Sue Smith’s new play, her second after Strange Attractor at Griffin in 2009, has been billed as a thriller, which is an unfair grab for the marketing types to have shackled it with.
Kryptonite flirts with espionage late in the piece, but at its heart it’s the story of a thwarted love affair, a modern Romeo And Juliet with cross-continental implications. Lian (Ursula Mills) and Dylan (Tim Walter) represent the Sino-Australian culture clash writ large, a single relationship clearly meant to illuminate a much bigger one.
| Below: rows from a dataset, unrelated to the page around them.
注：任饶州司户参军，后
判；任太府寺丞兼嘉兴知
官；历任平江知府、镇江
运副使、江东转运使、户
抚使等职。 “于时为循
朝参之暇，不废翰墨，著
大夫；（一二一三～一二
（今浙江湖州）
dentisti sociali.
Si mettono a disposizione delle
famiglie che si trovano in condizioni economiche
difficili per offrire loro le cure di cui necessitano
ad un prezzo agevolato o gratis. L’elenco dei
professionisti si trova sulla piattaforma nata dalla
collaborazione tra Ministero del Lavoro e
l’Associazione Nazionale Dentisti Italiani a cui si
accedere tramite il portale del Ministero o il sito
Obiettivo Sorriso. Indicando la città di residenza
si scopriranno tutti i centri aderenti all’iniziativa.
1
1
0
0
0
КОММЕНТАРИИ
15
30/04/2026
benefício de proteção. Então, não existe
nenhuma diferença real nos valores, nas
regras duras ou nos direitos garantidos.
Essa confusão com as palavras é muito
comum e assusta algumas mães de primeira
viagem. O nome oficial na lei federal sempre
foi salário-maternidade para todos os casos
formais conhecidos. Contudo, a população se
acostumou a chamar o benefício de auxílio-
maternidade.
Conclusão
Like countless young students from China living in Sydney, Lian is studying as well as working two or more casual jobs to survive. Dylan is a classic Sydney University type: entitled and articulate, fond of scaling a flagpole naked but with ideas formed at the coalface of no real hardship whatsoever. The play tracks the way their assumptions are challenged by each other, but Smith is after something bigger than a pat statement about cultural or political relativity. Tiananmen is the play’s organising event, and Smith uses it to try to explore the concept of memory itself.
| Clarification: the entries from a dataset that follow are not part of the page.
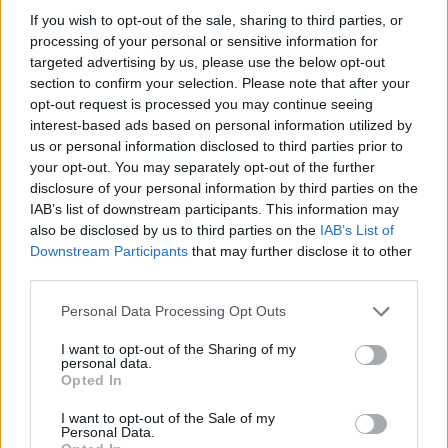
If you wish to opt-out of the sale, sharing to third parties, or
processing of your personal or sensitive information for
targeted advertising by us, please use the below opt-out
section to confirm your selection. Please note that after your
opt-out request is processed you may continue seeing
interest-based ads based on personal information utilized by
us or personal information disclosed to third parties prior to
your opt-out. You may separately opt-out of the further
disclosure of your personal information by third parties on the
IAB’s list of downstream participants. This information may
also be disclosed by us to third parties on the
IAB’s List of
Downstream Participants
that may further disclose it to other
third parties.
Personal Data Processing Opt Outs
I want to opt-out of the Sharing of my
personal data.
Opted In
I want to opt-out of the Sale of my
Personal Data.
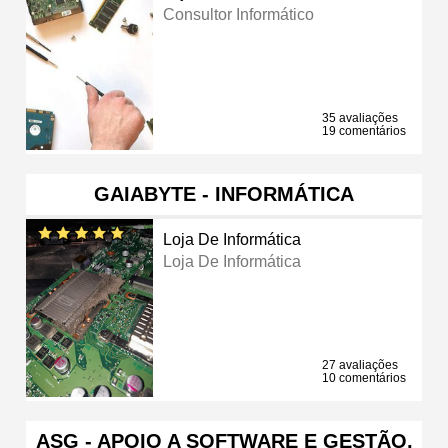
Consultor Informático
35 avaliações
19 comentários
GAIABYTE - INFORMÁTICA
Loja De Informática
Loja De Informática
27 avaliações
10 comentários
ASG - APOIO A SOFTWARE E GESTÃO,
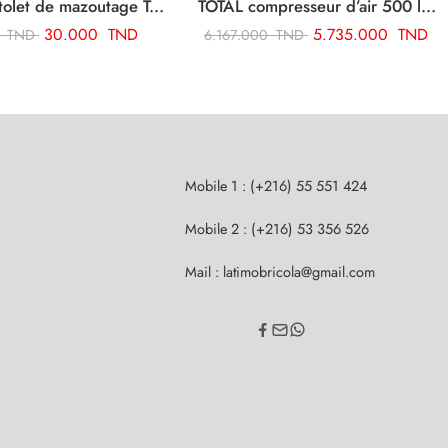
TOTAL pistolet de mazoutage TAT20751
TOTAL compresseur d’air 500 litre 5.5hp TC1555002E
30.000
TND
5.735.000
TND
0
TND
6.167.000
TND
Mobile 1 : (+216) 55 551 424
Mobile 2 : (+216) 53 356 526
Mail : latimobricola@gmail.com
Both actors are strong, especially Mills, whose character in lesser hands could have veered close to caricature. And if Walter as Dylan is never particularly likeable, that’s perhaps the point. Victoria Lamb’s set foregrounds them in front of walls made of corrugated tissue paper, onto which dates and names are painted but quickly disappear.
Lian becomes a successful businesswoman and Dylan a rising political star. They slip in and out of each other’s lives, and gradually the line where affection meets utility becomes blurry. Dylan and Lian are symbols, two characters also meant to embody two cultures, so it’s to Smith’s credit that they still feel like human beings. We’re left with a gimlet-eyed picture of a world in which good intentions exist, but real trust is all but impossible.
3/5 stars
Kryptonite is playing at Wharf 1, Sydney Theatre Company until Saturday October 18.